Prepare for your next job offer and salary negotiation by following these tips:
1. Research – Know your worth. It is essential to research industry standards before each interview so you know what the approximate salary range is for the role you are being considered for. Job portals like www.payscale.com and www.glassdoor.com publish salary ranges for industries as well as roles. You must know your market value and be informed so your ask fits well within the role’s compensation range. According to HBR.org Employers set salaries based on what they currently pay people to fill similar roles and what they believe competitors are paying. Information is power in negotiation so the more you know about these data points the better. Use LinkedIn to reach out to people who might know what an appropriate salary is. Maybe it’s someone you trust inside the organization, a career advisor, a search consultant, or contacts in the same industry.
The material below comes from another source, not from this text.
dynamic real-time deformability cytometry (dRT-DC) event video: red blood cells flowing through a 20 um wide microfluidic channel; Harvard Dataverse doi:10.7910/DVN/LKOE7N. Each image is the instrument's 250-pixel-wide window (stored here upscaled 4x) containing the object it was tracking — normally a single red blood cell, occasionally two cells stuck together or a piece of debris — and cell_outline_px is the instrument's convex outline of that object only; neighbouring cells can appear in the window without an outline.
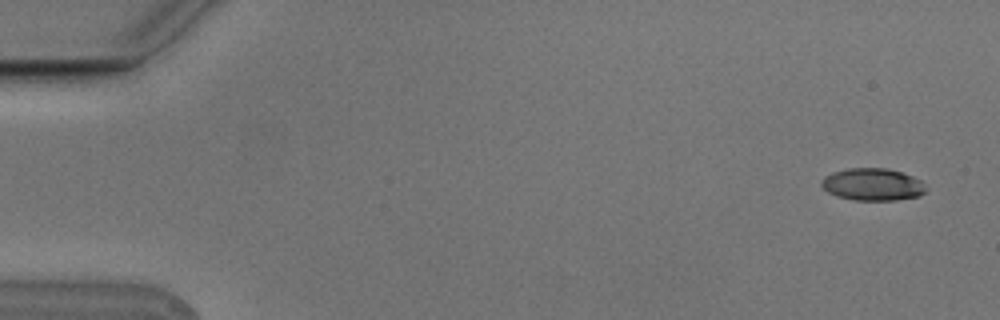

Don’t rely on one piece of data or one type of source. A good recruiter will ask if you have any base salary requirement. If asked, answer the question honestly. The employer needs to know that you’re in the range they’re hoping to pay so they don’t waste their time or yours. If you’re the top candidate, most employers are willing to do what they can to make the numbers work.
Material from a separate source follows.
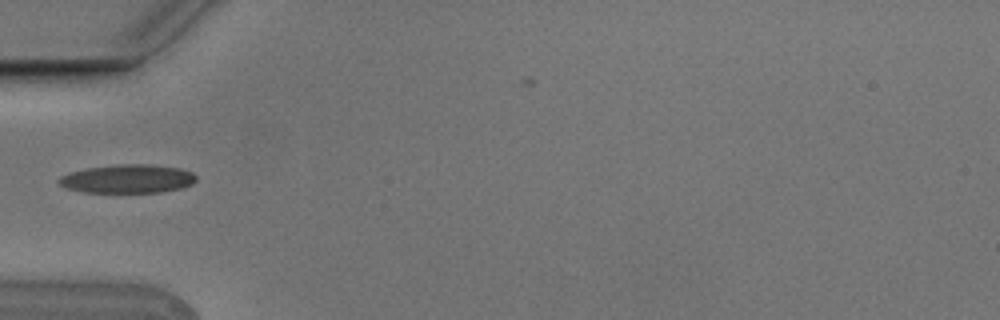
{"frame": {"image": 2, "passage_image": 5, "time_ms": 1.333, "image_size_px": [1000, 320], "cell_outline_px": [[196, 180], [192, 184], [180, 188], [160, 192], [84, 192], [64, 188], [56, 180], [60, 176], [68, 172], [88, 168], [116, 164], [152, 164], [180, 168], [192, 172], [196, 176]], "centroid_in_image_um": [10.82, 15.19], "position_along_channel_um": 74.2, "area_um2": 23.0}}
2. Wait for the question – Do not be the first person to bring up money/compensation into the conversation.
According to this Forbes article on salary negotiation – Starting a discussion about salary prematurely sends a signal that you don’t place a high priority on being a good fit for a company’s culture – you just care about the almighty dollar. In the same way, if a recruiter brings up money right off the bat, it’s a good idea to smoothly change the subject so you can fully demonstrate your qualifications before talking about your salary requirements.
3. Stay strong without sounding aggressive – You want to sound positive during this conversation. One cannot afford to come across as too demanding. It is a tricky situation, because it is necessary to negotiate hard however you need to push just enough without going overboard.
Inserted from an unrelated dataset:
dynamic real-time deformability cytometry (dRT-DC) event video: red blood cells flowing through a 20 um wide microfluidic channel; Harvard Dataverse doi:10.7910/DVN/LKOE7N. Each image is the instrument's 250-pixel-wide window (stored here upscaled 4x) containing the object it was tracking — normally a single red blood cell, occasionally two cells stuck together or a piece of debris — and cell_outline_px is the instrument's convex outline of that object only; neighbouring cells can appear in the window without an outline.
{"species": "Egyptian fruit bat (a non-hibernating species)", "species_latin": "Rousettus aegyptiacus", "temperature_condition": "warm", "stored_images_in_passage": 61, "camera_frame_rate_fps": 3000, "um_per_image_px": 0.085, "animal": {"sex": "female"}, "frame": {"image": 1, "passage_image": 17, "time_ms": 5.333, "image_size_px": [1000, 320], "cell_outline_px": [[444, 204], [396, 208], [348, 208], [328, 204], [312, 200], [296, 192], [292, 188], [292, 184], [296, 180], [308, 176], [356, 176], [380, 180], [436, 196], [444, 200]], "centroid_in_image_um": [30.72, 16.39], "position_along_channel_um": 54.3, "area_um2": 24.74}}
The Red Shoe Movement (A forum helping women achieve career success) had expert Lily Benjamin address this issue with the following: “Emotions will come across in negative ways when negotiating because you are trying to sell something you are passionate about. This causes you to forget to listen. State your intentions and be logical. People respond to logic not emotions. Redirect your emotions during negotiation. Show objective data. Emotions and passion can hijack objectivity and your negotiation techniques.”
4. Understand the person you are negotiating with – Knowing the person and their role at the organization is always helpful to navigate your conversation. Knowledge of role may help you gauge the capability and power that individual has in making a decision about your role.
Prof. Deepak Malhotra professor at Harvard Business School says negotiating with a prospective boss is very different from negotiating with an HR representative. You can perhaps afford to pepper the latter with questions regarding details of the offer, but you don’t want to annoy someone who may become your manager with seemingly petty demands. On the flip side, HR may be responsible for hiring 10 people and therefore reluctant to break precedent, whereas the boss, who will benefit more directly from your joining the company, may go to bat for you with a special request. Your job is also to figure out where they’re flexible and where they’re not. If, for example, you’re talking to a large company that’s hiring 20 similar people at the same time, it probably can’t give you a higher salary than everyone else. But it may be flexible on start dates, vacation time, and signing bonuses. On the other hand, if you’re negotiating with a smaller company that has never hired someone in your role, there may be room to adjust the initial salary offer or job title but not other things.
5. Talk about the ‘Job offer’ as a whole –Understand the benefits and other factors like flexible working hours, vacation days, etc. It’s important to ask questions around career advancement opportunities, mentoring and training offered in the organization. Do not have a myopic view and limit your discussion to the salary alone.
Katherine McGinn, professor of business administration at Harvard Business School says “Candidates often focus on money because it is tangible but what makes a position attractive is not just the dollar amount assigned to it. Think about the aspects of the job that will make it satisfying: opportunities for advancement, exciting assignments, the chance to work with senior executives, etc.” McGinn suggests asking yourself, “How can I build the biggest job I’m interested in having?” and then negotiate with your potential employer about those non-monetary elements, in addition to salary.
6. Close confidently – Finally, know your ZOPA (Zone Of Possible Agreement) and be prepared to walk away or continue the discussion with a follow up later. You don’t have to agree to the offer on the spot or in person. It is common practice to request for time to think about the offer and go back with a response. Take no more than 2 days to do so. Remember to negotiate on facts based on research; it will help portray you as a professional.
In a competitive job market, salary negotiations may be perceived as challenging but a well thought-out strategy can help you walk out with your desired compensation package.